[Instructions for the task]:
Consider the material that follows. How many of its lines contain "Source"? Reply with the number alone.

[Records shown]:
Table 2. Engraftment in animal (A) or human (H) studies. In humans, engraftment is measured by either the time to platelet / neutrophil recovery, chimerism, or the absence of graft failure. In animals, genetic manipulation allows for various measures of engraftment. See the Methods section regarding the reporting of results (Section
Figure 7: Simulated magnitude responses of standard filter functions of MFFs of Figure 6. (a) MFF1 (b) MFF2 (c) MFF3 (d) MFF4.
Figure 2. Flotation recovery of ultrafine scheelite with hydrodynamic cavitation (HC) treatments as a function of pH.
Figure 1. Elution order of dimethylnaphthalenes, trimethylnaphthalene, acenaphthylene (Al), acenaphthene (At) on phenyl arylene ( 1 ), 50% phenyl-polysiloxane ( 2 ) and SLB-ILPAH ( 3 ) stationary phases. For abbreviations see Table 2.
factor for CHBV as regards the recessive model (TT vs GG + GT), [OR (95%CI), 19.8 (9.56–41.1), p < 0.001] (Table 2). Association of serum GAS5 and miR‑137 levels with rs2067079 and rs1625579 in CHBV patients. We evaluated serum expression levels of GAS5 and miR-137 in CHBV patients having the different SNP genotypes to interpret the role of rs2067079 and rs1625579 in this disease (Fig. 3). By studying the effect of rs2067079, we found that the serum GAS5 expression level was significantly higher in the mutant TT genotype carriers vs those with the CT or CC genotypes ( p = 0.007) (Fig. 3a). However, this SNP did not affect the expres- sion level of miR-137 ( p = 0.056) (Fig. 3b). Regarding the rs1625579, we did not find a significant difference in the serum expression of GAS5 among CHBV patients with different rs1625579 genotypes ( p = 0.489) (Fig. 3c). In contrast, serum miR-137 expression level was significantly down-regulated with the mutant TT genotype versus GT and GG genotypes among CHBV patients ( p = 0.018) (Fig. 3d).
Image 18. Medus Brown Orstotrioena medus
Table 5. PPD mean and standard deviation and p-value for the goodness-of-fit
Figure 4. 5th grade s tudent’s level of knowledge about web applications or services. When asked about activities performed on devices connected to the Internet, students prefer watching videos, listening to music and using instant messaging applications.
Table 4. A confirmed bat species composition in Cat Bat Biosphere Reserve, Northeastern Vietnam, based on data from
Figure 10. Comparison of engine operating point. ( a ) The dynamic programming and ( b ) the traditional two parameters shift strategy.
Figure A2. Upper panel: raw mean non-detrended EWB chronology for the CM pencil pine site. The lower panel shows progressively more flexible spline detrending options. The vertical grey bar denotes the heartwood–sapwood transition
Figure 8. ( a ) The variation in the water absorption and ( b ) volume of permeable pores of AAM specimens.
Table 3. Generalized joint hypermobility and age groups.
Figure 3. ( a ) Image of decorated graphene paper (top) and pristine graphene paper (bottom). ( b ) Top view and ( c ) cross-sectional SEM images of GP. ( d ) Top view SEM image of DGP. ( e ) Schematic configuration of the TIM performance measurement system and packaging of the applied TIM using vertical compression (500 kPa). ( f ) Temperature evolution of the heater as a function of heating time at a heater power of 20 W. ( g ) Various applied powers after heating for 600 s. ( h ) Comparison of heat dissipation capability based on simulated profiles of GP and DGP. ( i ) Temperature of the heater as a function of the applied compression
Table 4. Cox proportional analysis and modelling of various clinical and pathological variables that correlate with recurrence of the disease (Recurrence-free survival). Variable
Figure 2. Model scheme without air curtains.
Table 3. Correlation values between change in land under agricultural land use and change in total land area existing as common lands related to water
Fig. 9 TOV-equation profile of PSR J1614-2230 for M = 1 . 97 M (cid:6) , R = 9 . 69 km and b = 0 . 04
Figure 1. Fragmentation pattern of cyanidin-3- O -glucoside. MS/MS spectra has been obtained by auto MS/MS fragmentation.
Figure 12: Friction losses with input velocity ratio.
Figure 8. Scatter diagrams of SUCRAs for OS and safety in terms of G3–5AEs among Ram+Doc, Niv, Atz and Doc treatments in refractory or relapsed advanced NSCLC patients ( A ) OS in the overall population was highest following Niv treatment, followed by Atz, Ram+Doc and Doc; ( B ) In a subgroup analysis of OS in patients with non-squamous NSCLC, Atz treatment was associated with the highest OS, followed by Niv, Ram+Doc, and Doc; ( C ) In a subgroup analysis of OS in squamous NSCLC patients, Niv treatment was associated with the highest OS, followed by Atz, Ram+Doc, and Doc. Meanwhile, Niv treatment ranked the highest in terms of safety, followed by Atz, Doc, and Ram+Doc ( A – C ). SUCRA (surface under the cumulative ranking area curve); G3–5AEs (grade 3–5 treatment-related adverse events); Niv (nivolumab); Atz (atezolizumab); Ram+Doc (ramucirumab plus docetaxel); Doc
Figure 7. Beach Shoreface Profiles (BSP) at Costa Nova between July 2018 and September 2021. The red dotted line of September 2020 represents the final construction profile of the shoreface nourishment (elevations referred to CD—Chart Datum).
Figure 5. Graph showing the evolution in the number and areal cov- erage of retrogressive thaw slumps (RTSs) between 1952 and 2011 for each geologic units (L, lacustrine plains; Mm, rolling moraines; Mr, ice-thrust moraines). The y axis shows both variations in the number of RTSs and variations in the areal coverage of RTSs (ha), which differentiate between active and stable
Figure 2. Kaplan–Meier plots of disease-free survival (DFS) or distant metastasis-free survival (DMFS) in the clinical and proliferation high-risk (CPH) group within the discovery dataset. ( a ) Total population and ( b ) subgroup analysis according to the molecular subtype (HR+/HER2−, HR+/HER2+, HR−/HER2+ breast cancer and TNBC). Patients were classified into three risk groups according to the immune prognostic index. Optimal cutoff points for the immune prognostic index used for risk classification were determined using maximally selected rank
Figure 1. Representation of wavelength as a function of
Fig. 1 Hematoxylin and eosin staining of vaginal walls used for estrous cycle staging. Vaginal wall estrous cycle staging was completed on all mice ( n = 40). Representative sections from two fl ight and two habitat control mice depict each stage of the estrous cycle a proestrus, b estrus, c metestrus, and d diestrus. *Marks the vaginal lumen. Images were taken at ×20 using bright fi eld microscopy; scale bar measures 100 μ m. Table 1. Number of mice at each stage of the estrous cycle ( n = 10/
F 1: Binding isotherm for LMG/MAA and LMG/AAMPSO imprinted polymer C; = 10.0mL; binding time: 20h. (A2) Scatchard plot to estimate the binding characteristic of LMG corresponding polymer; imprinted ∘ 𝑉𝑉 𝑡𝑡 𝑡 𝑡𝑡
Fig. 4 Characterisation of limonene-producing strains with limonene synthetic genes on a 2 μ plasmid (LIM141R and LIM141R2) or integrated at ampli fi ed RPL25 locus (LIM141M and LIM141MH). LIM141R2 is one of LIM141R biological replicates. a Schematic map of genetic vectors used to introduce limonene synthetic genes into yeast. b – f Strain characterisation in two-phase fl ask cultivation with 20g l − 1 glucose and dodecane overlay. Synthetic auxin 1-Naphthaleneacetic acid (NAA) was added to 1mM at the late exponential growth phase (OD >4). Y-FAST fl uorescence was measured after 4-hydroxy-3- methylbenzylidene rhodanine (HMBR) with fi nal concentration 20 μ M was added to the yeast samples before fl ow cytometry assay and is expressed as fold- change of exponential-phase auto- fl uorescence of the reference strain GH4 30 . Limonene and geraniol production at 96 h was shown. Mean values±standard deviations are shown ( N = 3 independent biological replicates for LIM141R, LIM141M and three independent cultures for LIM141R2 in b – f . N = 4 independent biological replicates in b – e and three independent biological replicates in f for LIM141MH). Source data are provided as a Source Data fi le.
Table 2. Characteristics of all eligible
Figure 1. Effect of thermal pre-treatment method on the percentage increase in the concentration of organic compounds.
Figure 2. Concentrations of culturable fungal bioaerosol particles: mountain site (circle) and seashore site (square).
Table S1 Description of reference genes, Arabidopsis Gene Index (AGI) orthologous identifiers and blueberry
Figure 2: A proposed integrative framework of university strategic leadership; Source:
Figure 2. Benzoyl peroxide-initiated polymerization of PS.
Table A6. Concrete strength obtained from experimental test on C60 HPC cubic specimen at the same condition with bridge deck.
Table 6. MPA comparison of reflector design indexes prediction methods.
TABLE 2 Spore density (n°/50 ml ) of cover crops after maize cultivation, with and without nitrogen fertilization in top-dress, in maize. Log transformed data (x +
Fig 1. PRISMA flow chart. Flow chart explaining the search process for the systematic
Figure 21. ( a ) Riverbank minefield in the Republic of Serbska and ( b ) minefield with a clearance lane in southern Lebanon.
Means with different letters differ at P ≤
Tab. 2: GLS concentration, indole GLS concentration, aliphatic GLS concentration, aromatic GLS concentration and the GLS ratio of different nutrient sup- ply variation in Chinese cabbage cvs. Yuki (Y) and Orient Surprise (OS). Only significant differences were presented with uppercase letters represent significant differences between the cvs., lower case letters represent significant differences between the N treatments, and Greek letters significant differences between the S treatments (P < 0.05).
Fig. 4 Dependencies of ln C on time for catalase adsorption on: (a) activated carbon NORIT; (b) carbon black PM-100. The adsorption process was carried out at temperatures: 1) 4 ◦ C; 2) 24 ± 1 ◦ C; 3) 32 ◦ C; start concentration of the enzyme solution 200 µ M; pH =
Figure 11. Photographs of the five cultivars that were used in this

[Output]:
2